Exercise passage
My last visit to Colorado National Monument in Grand Junction involved a full day in the park where I took time to sample a wide variety or terrains – from the heat of the desert floor to a hike through the last remnants of a spring snow at the park’s highest elevation.  My favorite was the Black Ridge Trail because of the spectacular views back into Colorado’s Grand Valley, but taken together you get a sense of all of the different habitats in the park.  Hiking all four in one day is pretty ambitious, and with all of the great restaurants to try in Grand Junction at night, my advice is to break it up over two days and save a little energy for a good dinner and sampling of Western Colorado’s up and coming wine industry.

Here are the four hikes:

Old Gordon Trail

Location: From the east entrance, travel 0.2 miles (0.3 km). Limited parking is on the left. For additional parking, turn right into the Devils Kitchen Picnic Area. The trailhead is shared with two other trails: No Thoroughfare Canyon Trail and Devils Kitchen Trail. 

Mileage: 4.0 one way (you can always cut it short).

Difficulty Level: Easy ; Elevation: 4,980 to 6,620 feet

Average time: 2 1/2 hours

Description: Steadily ascending trail that follows the path of a historic lumber and cattle drive road. The park’s geologic story is told almost in its entirety through the layers of rock exposed along this mostly undeveloped route. Enjoy the great variety of cacti blooming in the spring.

Black Ridge Trail Image

Location: Three access points: (1) across from the Saddlehorn Visitor Center in the north (Where I started) , (2) accessed by the CCC Trail 3.8 miles (6.1 km) east from the visitor center – trailhead on the right, (3) and at 6.4 miles (10.3 km) east from the visitor center – trailhead on the left.

Mileage: 5.5 one way ; Difficulty Level: Moderate

Elevation: 5,790 to 6,730 feet.  Average time: 3 hours

Description: Highest trail in the park with far-reaching views west to Utah canyonlands, east to Grand Valley, and south to the San Juan Mountains. Follows up-and-down terrain of Black Ridge. Trail crosses McInnis Canyons National Conservation Area (Bureau of Land Management lands).

Serpents Trail

Location: From the east entrance, travel 0.2 miles. Limited parking is on the left.

Mileage: 1.75 one way (2.8 km)  Difficulty Level: Steep (careful on the slick rock!)

Elevation: 5,060 to 5,760 feet (1542 to 1756 meters)

Average time: 1 hour

Description: Called “the crookedest road in the world,” this historic trail has 16 switchbacks. The trail climbs steadily from east to west through Wingate Sandstone. Built in the early 1900s, this route was part of the main road until 1950.

 Devils Kitchen TrailImage

Location: From the east entrance, travel 0.2 miles . The trailhead is shared with two other trails: No Thoroughfare Canyon Trail and Old Gordon Trail. Serpents Trail access is across the road.

Mileage: 0.75 one way; Difficulty Level: Moderate

Elevation: 4,990 to 5,060 feet ; Average time: 1 hour

Description: Gradual ascent to a natural opening formed by a circle by huge upright boulders. At the first fork, go right. At the second fork, go left. Follow the trail across the wash. As you proceed up the canyon, you will see the large rock grotto that is Devils Kitchen. Keep on the established trail and follow the carved steps up the slickrock. As you approach the base of the rock formation, go left around it and hike into the rock opening.

What this exercise asks
1) According to the trail guide, how many switchbacks does Serpents Trail have?
2) Reproduce word for word the stretch of the trail guide that starts with "Description: Gradual ascent" and ends with "the rock opening.".
3) Decide whether each statement agrees with the trail guide, answering yes or no and quoting the words that settle it: (a) Black Ridge Trail is the highest trail in the park. (b) Old Gordon Trail is rated Moderate in difficulty. (c) Serpents Trail was part of the main road until 1950.

Provided information
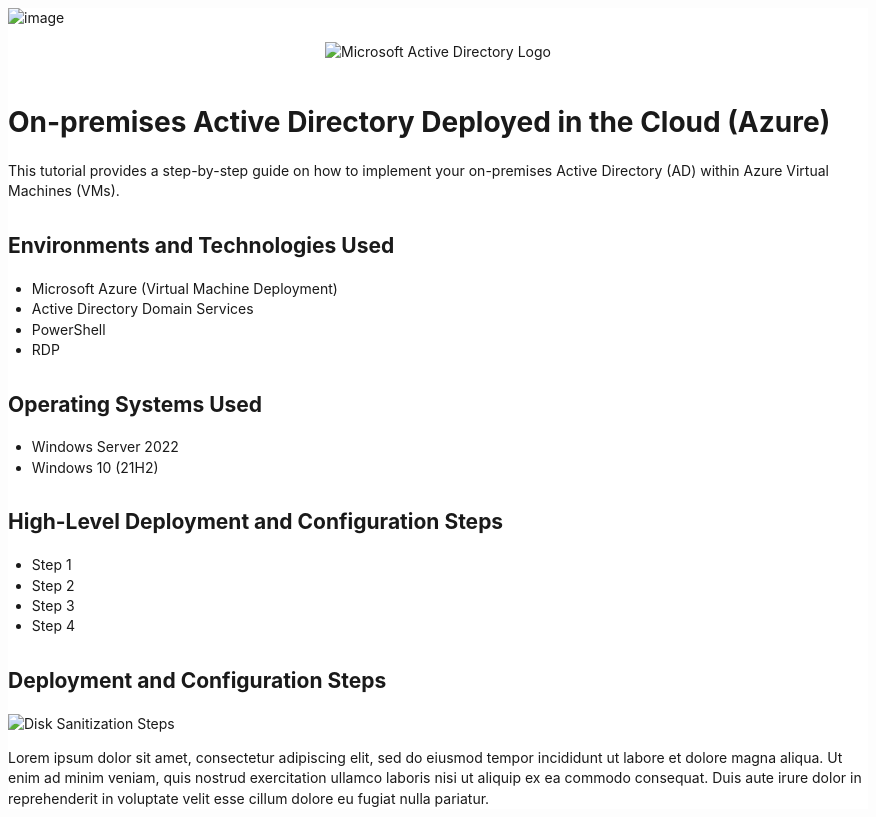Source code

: 
![image](https://github.com/shoganaich/azure-osticket/assets/112911007/c82e6ba4-f9f3-4550-9f7d-6db72dee9ec3)


<p align="center"><img src="https://i.imgur.com/pU5A58S.png" alt="Microsoft Active Directory Logo"/></p>

# On-premises Active Directory Deployed in the Cloud (Azure)
This tutorial provides a step-by-step guide on how to implement your on-premises Active Directory (AD) within Azure Virtual Machines (VMs).<br />

## Environments and Technologies Used
- Microsoft Azure (Virtual Machine Deployment)
- Active Directory Domain Services
- PowerShell
- RDP

## Operating Systems Used
- Windows Server 2022
- Windows 10 (21H2)

## High-Level Deployment and Configuration Steps
- Step 1
- Step 2
- Step 3
- Step 4

## Deployment and Configuration Steps

<p><img src="https://i.imgur.com/DJmEXEB.png" height="80%" width="80%" alt="Disk Sanitization Steps"/></p>

Lorem ipsum dolor sit amet, consectetur adipiscing elit, sed do eiusmod tempor incididunt ut labore et dolore magna aliqua. Ut enim ad minim veniam, quis nostrud exercitation ullamco laboris nisi ut aliquip ex ea commodo consequat. Duis aute irure dolor in reprehenderit in voluptate velit esse cillum dolore eu fugiat nulla pariatur.
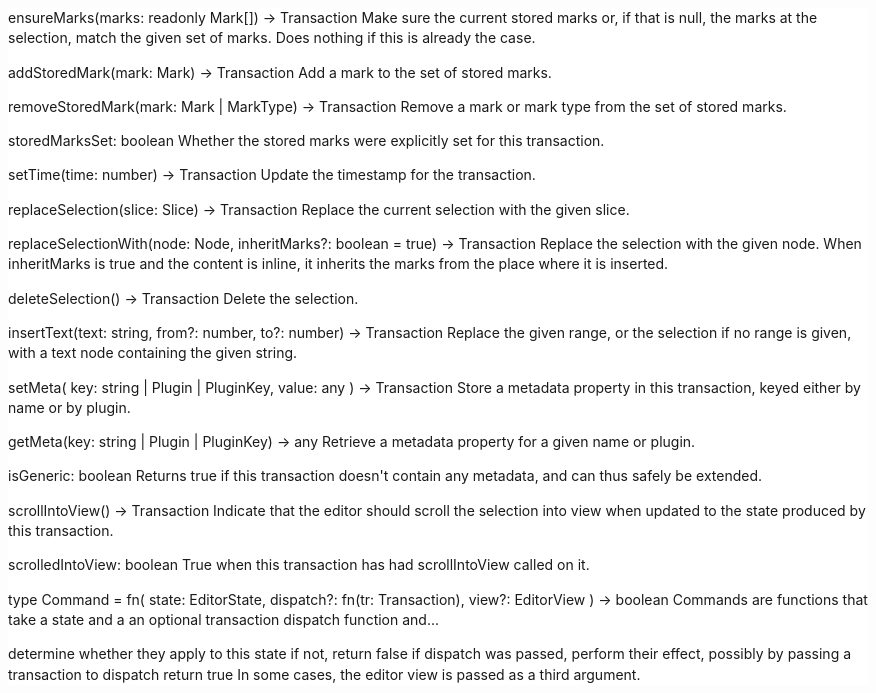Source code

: ensureMarks(marks: readonly Mark[]) → Transaction
Make sure the current stored marks or, if that is null, the marks at the selection, match the given set of marks. Does nothing if this is already the case.

addStoredMark(mark: Mark) → Transaction
Add a mark to the set of stored marks.

removeStoredMark(mark: Mark | MarkType) → Transaction
Remove a mark or mark type from the set of stored marks.

storedMarksSet: boolean
Whether the stored marks were explicitly set for this transaction.

setTime(time: number) → Transaction
Update the timestamp for the transaction.

replaceSelection(slice: Slice) → Transaction
Replace the current selection with the given slice.

replaceSelectionWith(node: Node, inheritMarks⁠?: boolean = true) → Transaction
Replace the selection with the given node. When inheritMarks is true and the content is inline, it inherits the marks from the place where it is inserted.

deleteSelection() → Transaction
Delete the selection.

insertText(text: string, from⁠?: number, to⁠?: number) → Transaction
Replace the given range, or the selection if no range is given, with a text node containing the given string.

setMeta(
key: string | Plugin | PluginKey,
value: any
) → Transaction
Store a metadata property in this transaction, keyed either by name or by plugin.

getMeta(key: string | Plugin | PluginKey) → any
Retrieve a metadata property for a given name or plugin.

isGeneric: boolean
Returns true if this transaction doesn't contain any metadata, and can thus safely be extended.

scrollIntoView() → Transaction
Indicate that the editor should scroll the selection into view when updated to the state produced by this transaction.

scrolledIntoView: boolean
True when this transaction has had scrollIntoView called on it.

type Command = fn(
state: EditorState,
dispatch⁠?: fn(tr: Transaction),
view⁠?: EditorView
) → boolean
Commands are functions that take a state and a an optional transaction dispatch function and...

determine whether they apply to this state
if not, return false
if dispatch was passed, perform their effect, possibly by passing a transaction to dispatch
return true
In some cases, the editor view is passed as a third argument.

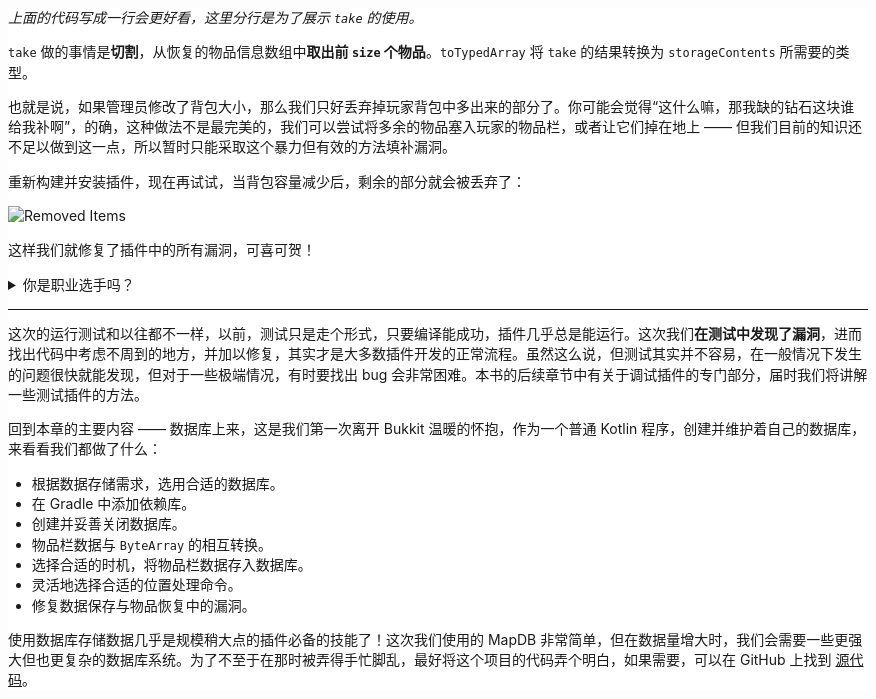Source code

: *上面的代码写成一行会更好看，这里分行是为了展示 `take` 的使用。*

`take` 做的事情是**切割**，从恢复的物品信息数组中**取出前 `size` 个物品**。`toTypedArray` 将 `take` 的结果转换为 `storageContents` 所需要的类型。

也就是说，如果管理员修改了背包大小，那么我们只好丢弃掉玩家背包中多出来的部分了。你可能会觉得“这什么嘛，那我缺的钻石这块谁给我补啊”，的确，这种做法不是最完美的，我们可以尝试将多余的物品塞入玩家的物品栏，或者让它们掉在地上 —— 但我们目前的知识还不足以做到这一点，所以暂时只能采取这个暴力但有效的方法填补漏洞。

重新构建并安装插件，现在再试试，当背包容量减少后，剩余的部分就会被丢弃了：

![Removed Items](/img/contents/backpack-8.png)

这样我们就修复了插件中的所有漏洞，可喜可贺！

<details><summary>你是职业选手吗？</summary></details>

---

这次的运行测试和以往都不一样，以前，测试只是走个形式，只要编译能成功，插件几乎总是能运行。这次我们**在测试中发现了漏洞**，进而找出代码中考虑不周到的地方，并加以修复，其实才是大多数插件开发的正常流程。虽然这么说，但测试其实并不容易，在一般情况下发生的问题很快就能发现，但对于一些极端情况，有时要找出 bug 会非常困难。本书的后续章节中有关于调试插件的专门部分，届时我们将讲解一些测试插件的方法。

回到本章的主要内容 —— 数据库上来，这是我们第一次离开 Bukkit 温暖的怀抱，作为一个普通 Kotlin 程序，创建并维护着自己的数据库，来看看我们都做了什么：

- 根据数据存储需求，选用合适的数据库。
- 在 Gradle 中添加依赖库。
- 创建并妥善关闭数据库。
- 物品栏数据与 `ByteArray` 的相互转换。
- 选择合适的时机，将物品栏数据存入数据库。
- 灵活地选择合适的位置处理命令。
- 修复数据保存与物品恢复中的漏洞。

使用数据库存储数据几乎是规模稍大点的插件必备的技能了！这次我们使用的 MapDB 非常简单，但在数据量增大时，我们会需要一些更强大但也更复杂的数据库系统。为了不至于在那时被弄得手忙脚乱，最好将这个项目的代码弄个明白，如果需要，可以在 GitHub 上找到 [源代码](https://github.com/skjsjhb/plugin-diary-again-projects/tree/main/backpack)。
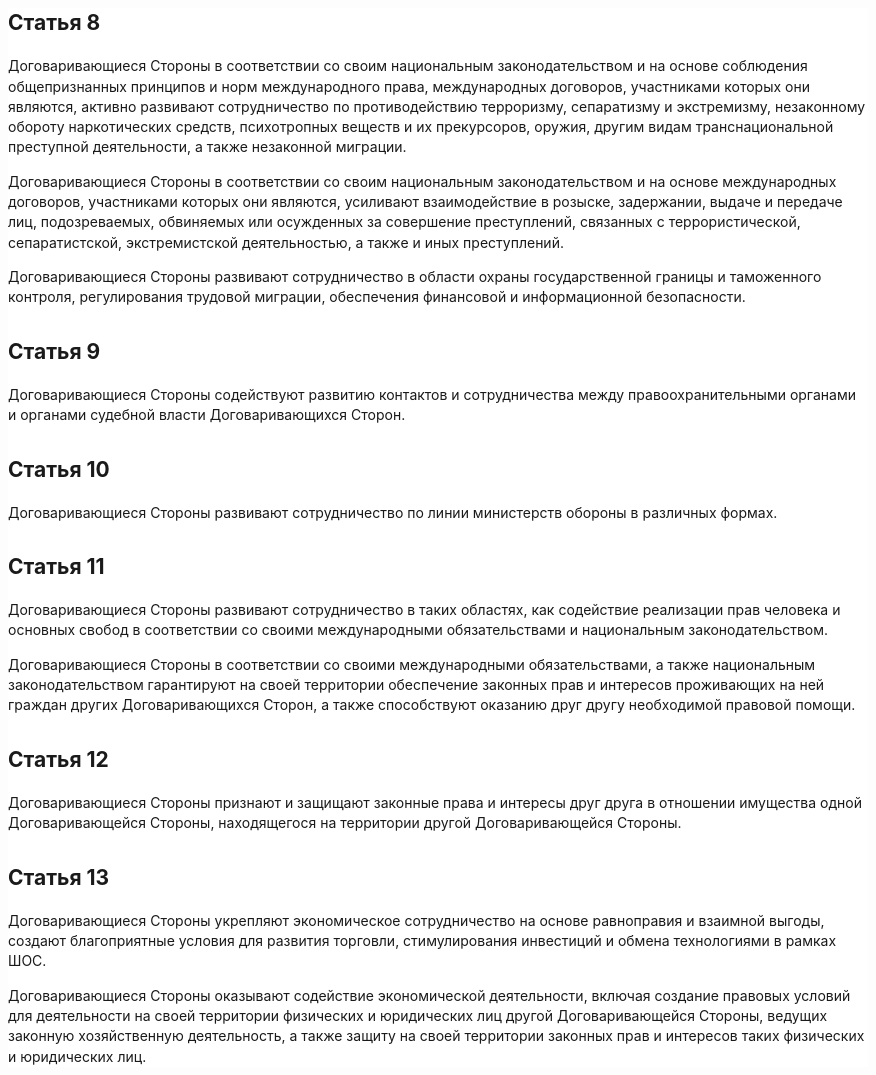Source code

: ## Статья 8

Договаривающиеся Стороны в соответствии со своим национальным законодательством и на основе соблюдения общепризнанных принципов и норм международного права, международных договоров, участниками которых они являются, активно развивают сотрудничество по противодействию терроризму, сепаратизму и экстремизму, незаконному обороту наркотических средств, психотропных веществ и их прекурсоров, оружия, другим видам транснациональной преступной деятельности, а также незаконной миграции.

Договаривающиеся Стороны в соответствии со своим национальным законодательством и на основе международных договоров, участниками которых они являются, усиливают взаимодействие в розыске, задержании, выдаче и передаче лиц, подозреваемых, обвиняемых или осужденных за совершение преступлений, связанных с террористической, сепаратистской, экстремистской деятельностью, а также и иных преступлений.

Договаривающиеся Стороны развивают сотрудничество в области охраны государственной границы и таможенного контроля, регулирования трудовой миграции, обеспечения финансовой и информационной безопасности.

## Статья 9

Договаривающиеся Стороны содействуют развитию контактов и сотрудничества между правоохранительными органами и органами судебной власти Договаривающихся Сторон.

## Статья 10

Договаривающиеся Стороны развивают сотрудничество по линии министерств обороны в различных формах.

## Статья 11

Договаривающиеся Стороны развивают сотрудничество в таких областях, как содействие реализации прав человека и основных свобод в соответствии со своими международными обязательствами и национальным законодательством.

Договаривающиеся Стороны в соответствии со своими международными обязательствами, а также национальным законодательством гарантируют на своей территории обеспечение законных прав и интересов проживающих на ней граждан других Договаривающихся Сторон, а также способствуют оказанию друг другу необходимой правовой помощи.

## Статья 12

Договаривающиеся Стороны признают и защищают законные права и интересы друг друга в отношении имущества одной Договаривающейся Стороны, находящегося на территории другой Договаривающейся Стороны.

## Статья 13

Договаривающиеся Стороны укрепляют экономическое сотрудничество на основе равноправия и взаимной выгоды, создают благоприятные условия для развития торговли, стимулирования инвестиций и обмена технологиями в рамках ШОС.

Договаривающиеся Стороны оказывают содействие экономической деятельности, включая создание правовых условий для деятельности на своей территории физических и юридических лиц другой Договаривающейся Стороны, ведущих законную хозяйственную деятельность, а также защиту на своей территории законных прав и интересов таких физических и юридических лиц.
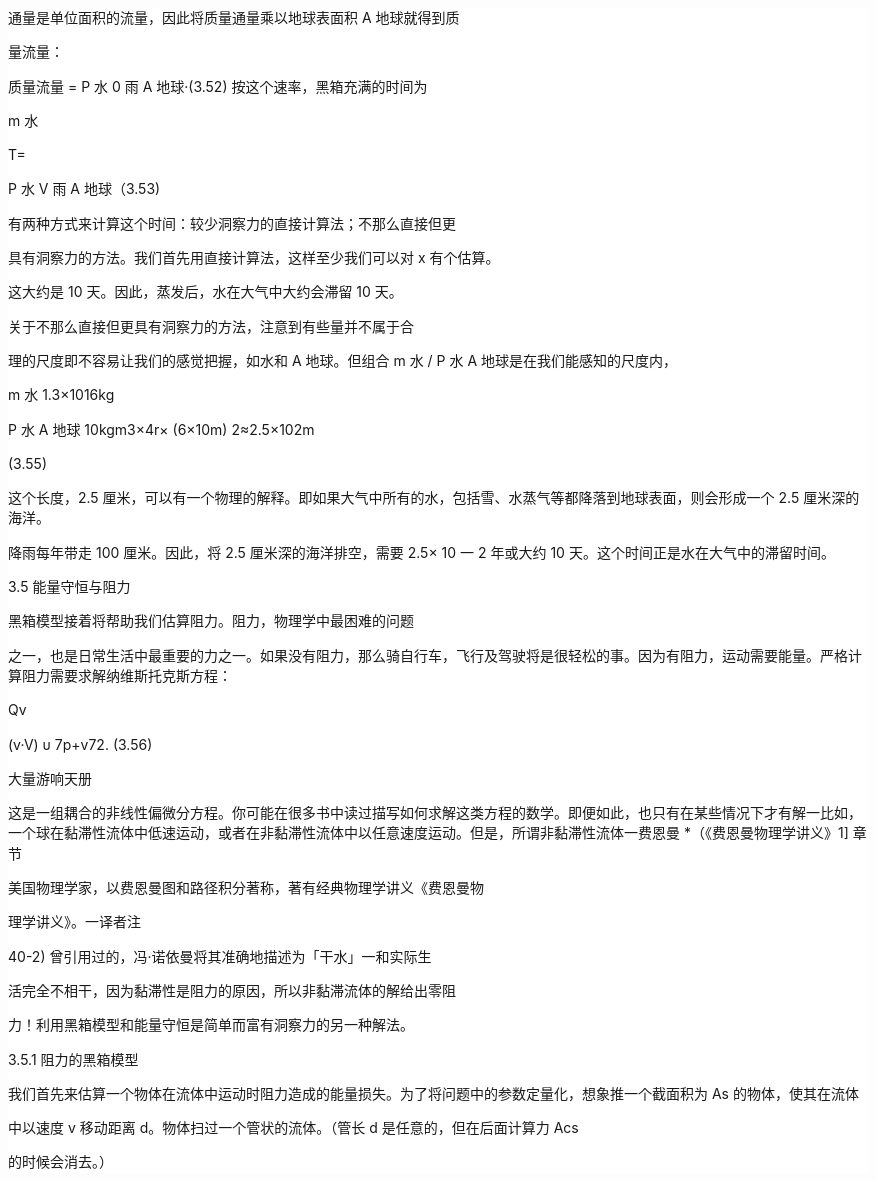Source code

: 通量是单位面积的流量，因此将质量通量乘以地球表面积 A 地球就得到质

量流量：

质量流量 = P 水 0 雨 A 地球·(3.52) 按这个速率，黑箱充满的时间为

m 水

T=

P 水 V 雨 A 地球（3.53)

有两种方式来计算这个时间：较少洞察力的直接计算法；不那么直接但更

具有洞察力的方法。我们首先用直接计算法，这样至少我们可以对 x 有个估算。

这大约是 10 天。因此，蒸发后，水在大气中大约会滞留 10 天。

关于不那么直接但更具有洞察力的方法，注意到有些量并不属于合

理的尺度即不容易让我们的感觉把握，如水和 A 地球。但组合 m 水 / P 水 A 地球是在我们能感知的尺度内，

m 水 1.3×1016kg

P 水 A 地球 10kgm3×4r× (6×10m) 2≈2.5×102m

(3.55)

这个长度，2.5 厘米，可以有一个物理的解释。即如果大气中所有的水，包括雪、水蒸气等都降落到地球表面，则会形成一个 2.5 厘米深的海洋。

降雨每年带走 100 厘米。因此，将 2.5 厘米深的海洋排空，需要 2.5× 10 一 2 年或大约 10 天。这个时间正是水在大气中的滞留时间。

3.5 能量守恒与阻力

黑箱模型接着将帮助我们估算阻力。阻力，物理学中最困难的问题

之一，也是日常生活中最重要的力之一。如果没有阻力，那么骑自行车，飞行及驾驶将是很轻松的事。因为有阻力，运动需要能量。严格计算阻力需要求解纳维斯托克斯方程：

Qv

(v·V) υ 7p+v72. (3.56)

大量游响天册

这是一组耦合的非线性偏微分方程。你可能在很多书中读过描写如何求解这类方程的数学。即便如此，也只有在某些情况下才有解一比如，一个球在黏滞性流体中低速运动，或者在非黏滞性流体中以任意速度运动。但是，所谓非黏滞性流体一费恩曼 *（《费恩曼物理学讲义》1] 章节

美国物理学家，以费恩曼图和路径积分著称，著有经典物理学讲义《费恩曼物

理学讲义》。一译者注

40-2) 曾引用过的，冯·诺依曼将其准确地描述为「干水」一和实际生

活完全不相干，因为黏滞性是阻力的原因，所以非黏滞流体的解给出零阻

力！利用黑箱模型和能量守恒是简单而富有洞察力的另一种解法。

3.5.1 阻力的黑箱模型

我们首先来估算一个物体在流体中运动时阻力造成的能量损失。为了将问题中的参数定量化，想象推一个截面积为 As 的物体，使其在流体

中以速度 v 移动距离 d。物体扫过一个管状的流体。（管长 d 是任意的，但在后面计算力 Acs

的时候会消去。）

Results for each task
1) 16

2)
Description: Gradual ascent to a natural opening formed by a circle by huge upright boulders. At the first fork, go right. At the second fork, go left. Follow the trail across the wash. As you proceed up the canyon, you will see the large rock grotto that is Devils Kitchen. Keep on the established trail and follow the carved steps up the slickrock. As you approach the base of the rock formation, go left around it and hike into the rock opening.

3)
(a) Yes: "Highest trail in the park"
(b) No: "Difficulty Level: Easy"
(c) Yes: "this route was part of the main road until 1950"